Commonly known as COP28, the global climate summit will take place from Nov 30 to Dec 12 in Dubai, a constituent emirate of the UAE.
Al Jaber said that fossil fuels will continue to be harnessed to ensure global energy security despite calls to end their use. However, countries — rich or poor — must fast-track an orderly transition from oil and gas to cleaner energy sources, ranging from solar and wind to hydrogen, in order to avoid climate disasters.
“The world cannot unplug from the current energy system before we build the new energy system. Instead, we want to continue to decarbonize the oil and gas sector,” he said, noting that fossil fuels cannot be eliminated even in the most progressive plan on reducing the world’s carbon footprint. “Oil and gas will continue to be needed to meet global energy requirements.”
Al Jaber cited the decarbonization drive targeting the conventional energy sector in the UAE — now an oil-producing country with the lowest carbon intensity — as an example to illustrate the more “pragmatic” and “results-driven “approach that he has advocated to ensure the success of the upcoming summit.
Over the past two decades, the UAE commercialized renewable energy and made its oil industry more climate-friendly through methods such as electrifying operations and adopting carbon capture and storage technologies, he said.

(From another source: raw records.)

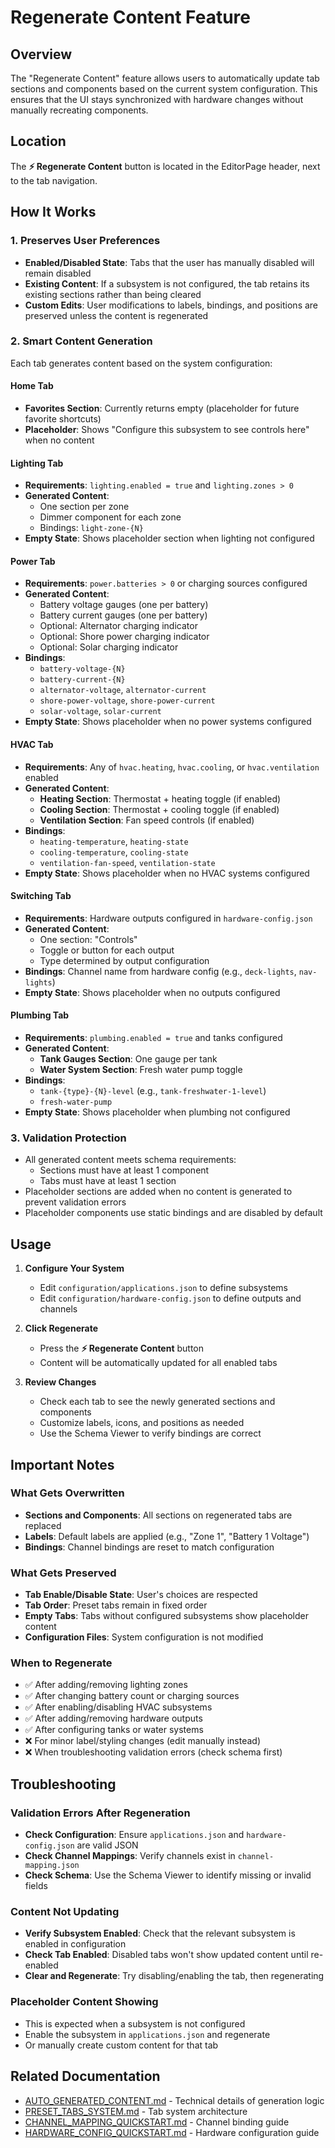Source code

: # Regenerate Content Feature

## Overview

The "Regenerate Content" feature allows users to automatically update tab sections and components based on the current system configuration. This ensures that the UI stays synchronized with hardware changes without manually recreating components.

## Location

The **⚡ Regenerate Content** button is located in the EditorPage header, next to the tab navigation.

## How It Works

### 1. **Preserves User Preferences**

- **Enabled/Disabled State**: Tabs that the user has manually disabled will remain disabled
- **Existing Content**: If a subsystem is not configured, the tab retains its existing sections rather than being cleared
- **Custom Edits**: User modifications to labels, bindings, and positions are preserved unless the content is regenerated

### 2. **Smart Content Generation**

Each tab generates content based on the system configuration:

#### Home Tab

- **Favorites Section**: Currently returns empty (placeholder for future favorite shortcuts)
- **Placeholder**: Shows "Configure this subsystem to see controls here" when no content

#### Lighting Tab

- **Requirements**: `lighting.enabled = true` and `lighting.zones > 0`
- **Generated Content**:
  - One section per zone
  - Dimmer component for each zone
  - Bindings: `light-zone-{N}`
- **Empty State**: Shows placeholder section when lighting not configured

#### Power Tab

- **Requirements**: `power.batteries > 0` or charging sources configured
- **Generated Content**:
  - Battery voltage gauges (one per battery)
  - Battery current gauges (one per battery)
  - Optional: Alternator charging indicator
  - Optional: Shore power charging indicator
  - Optional: Solar charging indicator
- **Bindings**:
  - `battery-voltage-{N}`
  - `battery-current-{N}`
  - `alternator-voltage`, `alternator-current`
  - `shore-power-voltage`, `shore-power-current`
  - `solar-voltage`, `solar-current`
- **Empty State**: Shows placeholder when no power systems configured

#### HVAC Tab

- **Requirements**: Any of `hvac.heating`, `hvac.cooling`, or `hvac.ventilation` enabled
- **Generated Content**:
  - **Heating Section**: Thermostat + heating toggle (if enabled)
  - **Cooling Section**: Thermostat + cooling toggle (if enabled)
  - **Ventilation Section**: Fan speed controls (if enabled)
- **Bindings**:
  - `heating-temperature`, `heating-state`
  - `cooling-temperature`, `cooling-state`
  - `ventilation-fan-speed`, `ventilation-state`
- **Empty State**: Shows placeholder when no HVAC systems configured

#### Switching Tab

- **Requirements**: Hardware outputs configured in `hardware-config.json`
- **Generated Content**:
  - One section: "Controls"
  - Toggle or button for each output
  - Type determined by output configuration
- **Bindings**: Channel name from hardware config (e.g., `deck-lights`, `nav-lights`)
- **Empty State**: Shows placeholder when no outputs configured

#### Plumbing Tab

- **Requirements**: `plumbing.enabled = true` and tanks configured
- **Generated Content**:
  - **Tank Gauges Section**: One gauge per tank
  - **Water System Section**: Fresh water pump toggle
- **Bindings**:
  - `tank-{type}-{N}-level` (e.g., `tank-freshwater-1-level`)
  - `fresh-water-pump`
- **Empty State**: Shows placeholder when plumbing not configured

### 3. **Validation Protection**

- All generated content meets schema requirements:
  - Sections must have at least 1 component
  - Tabs must have at least 1 section
- Placeholder sections are added when no content is generated to prevent validation errors
- Placeholder components use static bindings and are disabled by default

## Usage

1. **Configure Your System**
   - Edit `configuration/applications.json` to define subsystems
   - Edit `configuration/hardware-config.json` to define outputs and channels

2. **Click Regenerate**
   - Press the **⚡ Regenerate Content** button
   - Content will be automatically updated for all enabled tabs

3. **Review Changes**
   - Check each tab to see the newly generated sections and components
   - Customize labels, icons, and positions as needed
   - Use the Schema Viewer to verify bindings are correct

## Important Notes

### What Gets Overwritten

- **Sections and Components**: All sections on regenerated tabs are replaced
- **Labels**: Default labels are applied (e.g., "Zone 1", "Battery 1 Voltage")
- **Bindings**: Channel bindings are reset to match configuration

### What Gets Preserved

- **Tab Enable/Disable State**: User's choices are respected
- **Tab Order**: Preset tabs remain in fixed order
- **Empty Tabs**: Tabs without configured subsystems show placeholder content
- **Configuration Files**: System configuration is not modified

### When to Regenerate

- ✅ After adding/removing lighting zones
- ✅ After changing battery count or charging sources
- ✅ After enabling/disabling HVAC subsystems
- ✅ After adding/removing hardware outputs
- ✅ After configuring tanks or water systems
- ❌ For minor label/styling changes (edit manually instead)
- ❌ When troubleshooting validation errors (check schema first)

## Troubleshooting

### Validation Errors After Regeneration

- **Check Configuration**: Ensure `applications.json` and `hardware-config.json` are valid JSON
- **Check Channel Mappings**: Verify channels exist in `channel-mapping.json`
- **Check Schema**: Use the Schema Viewer to identify missing or invalid fields

### Content Not Updating

- **Verify Subsystem Enabled**: Check that the relevant subsystem is enabled in configuration
- **Check Tab Enabled**: Disabled tabs won't show updated content until re-enabled
- **Clear and Regenerate**: Try disabling/enabling the tab, then regenerating

### Placeholder Content Showing

- This is expected when a subsystem is not configured
- Enable the subsystem in `applications.json` and regenerate
- Or manually create custom content for that tab

## Related Documentation

- [AUTO_GENERATED_CONTENT.md](./AUTO_GENERATED_CONTENT.md) - Technical details of generation logic
- [PRESET_TABS_SYSTEM.md](./PRESET_TABS_SYSTEM.md) - Tab system architecture
- [CHANNEL_MAPPING_QUICKSTART.md](./CHANNEL_MAPPING_QUICKSTART.md) - Channel binding guide
- [HARDWARE_CONFIG_QUICKSTART.md](./HARDWARE_CONFIG_QUICKSTART.md) - Hardware configuration guide
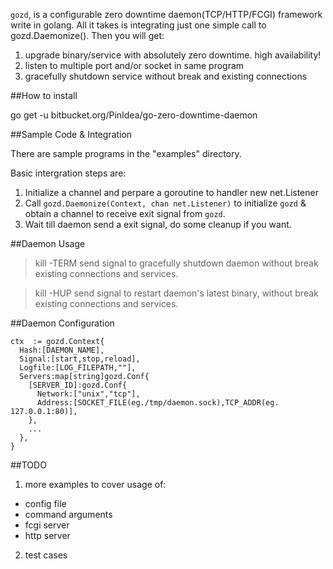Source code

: `gozd`, is a configurable zero downtime daemon(TCP/HTTP/FCGI) framework write in golang. All it takes is integrating just one simple call to gozd.Daemonize(). Then you will get:

1. upgrade binary/service with absolutely zero downtime. high availability!
2. listen to multiple port and/or socket in same program
3. gracefully shutdown service without break and existing connections

##How to install

  go get -u bitbucket.org/PinIdea/go-zero-downtime-daemon

##Sample Code & Integration

There are sample programs in the "examples" directory.

Basic intergration steps are:

1. Initialize a channel and perpare a goroutine to handler new net.Listener 
2. Call `gozd.Daemonize(Context, chan net.Listener)` to initialize `gozd` & obtain a channel to receive exit signal from `gozd`.
3. Wait till daemon send a exit signal, do some cleanup if you want.

##Daemon Usage

> kill -TERM <pid>  send signal to gracefully shutdown daemon without break existing connections and services.

> kill -HUP <pid>  send signal to restart daemon's latest binary, without break existing connections and services.

##Daemon Configuration

    ctx  := gozd.Context{
      Hash:[DAEMON_NAME],
      Signal:[start,stop,reload],
      Logfile:[LOG_FILEPATH,""], 
      Servers:map[string]gozd.Conf{
        [SERVER_ID]:gozd.Conf{
          Network:["unix","tcp"],
          Address:[SOCKET_FILE(eg./tmp/daemon.sock),TCP_ADDR(eg. 127.0.0.1:80)],
        },
        ...
      },
    }
  
##TODO

1. more examples to cover usage of:
  - config file
  - command arguments
  - fcgi server
  - http server
2. test cases
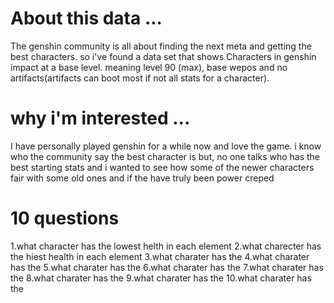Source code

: # About this data ...
 
The genshin community is all about finding the next meta and getting the best characters. so i've found a data set that shows Characters in genshin impact at a base level. meaning level 90 (max), base wepos and no artifacts(artifacts can boot most if not all stats for a character).
# why i'm interested ...
 
I have personally played genshin for a while now and love the game. i know who the community say the best character is but, no one talks who has the best starting stats and i wanted to see how some of the newer characters fair with some old ones and if the have truly been power creped
# 10 questions 

1.what character has the lowest helth in each element
2.what charecter has the hiest health in each element
3.what charater has the 
4.what charater has the 
5.what charater has the 
6.what charater has the 
7.what charater has the 
8.what charater has the 
9.what charater has the 
10.what charater has the 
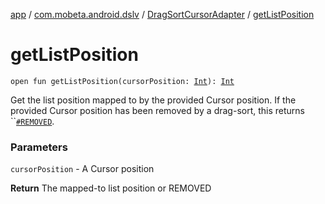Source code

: [app](../../index.md) / [com.mobeta.android.dslv](../index.md) / [DragSortCursorAdapter](index.md) / [getListPosition](.)

# getListPosition

`open fun getListPosition(cursorPosition: `[`Int`](https://kotlinlang.org/api/latest/jvm/stdlib/kotlin/-int/index.html)`): `[`Int`](https://kotlinlang.org/api/latest/jvm/stdlib/kotlin/-int/index.html)

Get the list position mapped to by the provided Cursor position. If the provided Cursor position has been removed by a drag-sort, this returns ``[`#REMOVED`](-r-e-m-o-v-e-d.md).

### Parameters

`cursorPosition` - A Cursor position

**Return**
The mapped-to list position or REMOVED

“I want solutions. I don’t want an alarmist approach. I want to strike a balance between passion and realism,” Al Jaber said, adding that the world needs to triple renewable energy supply and bolster efficiency in the conventional energy sector to achieve a “fair, just, equitable and responsible” transition to climate-friendly energy sources.
To make this transition viable, Al Jaber said the climate finance system must be revamped so that the Global South can deliver its emission-reduction objectives.
He said he is also counting on the developed countries to deliver a promise they made in 2009 to give their developing counterparts $100 billion a year to help fulfill green transition.
“The fact that finance has not been made available, accessible or affordable has delayed progress … and that’s why the Paris Agreement has not been implemented in the right earnest,” he said, referring to the agreement reached by world leaders in 2015 to keep global temperature increases below 1.5 C compared with preindustrial levels.
Earlier this month, the UNFCCC Secretariat released a report on the first global stocktake, which measures progress toward meeting the goals of the Paris Agreement.
The report said the window to implement existing pledges and limit warming to 1.5 C above preindustrial levels is narrowing rapidly, and international public finance must be strategically deployed to avoid climate disasters.
Unfortunately, there has not been much progress in this regard, Al Jaber said. “We are way off track.”
He said he wished to restore confidence at COP28, and use the event as a vehicle to turn rhetoric into actions and workable timelines, in the hope of successfully reducing 22 gigatons of greenhouse gas emissions by 2030.
This is his “north star” and the baseline requirement to keep the warming target within reach, Al Jaber said. “We should no longer be pointing fingers at anybody thinking they are the problem. Our enemy is emission,” he added.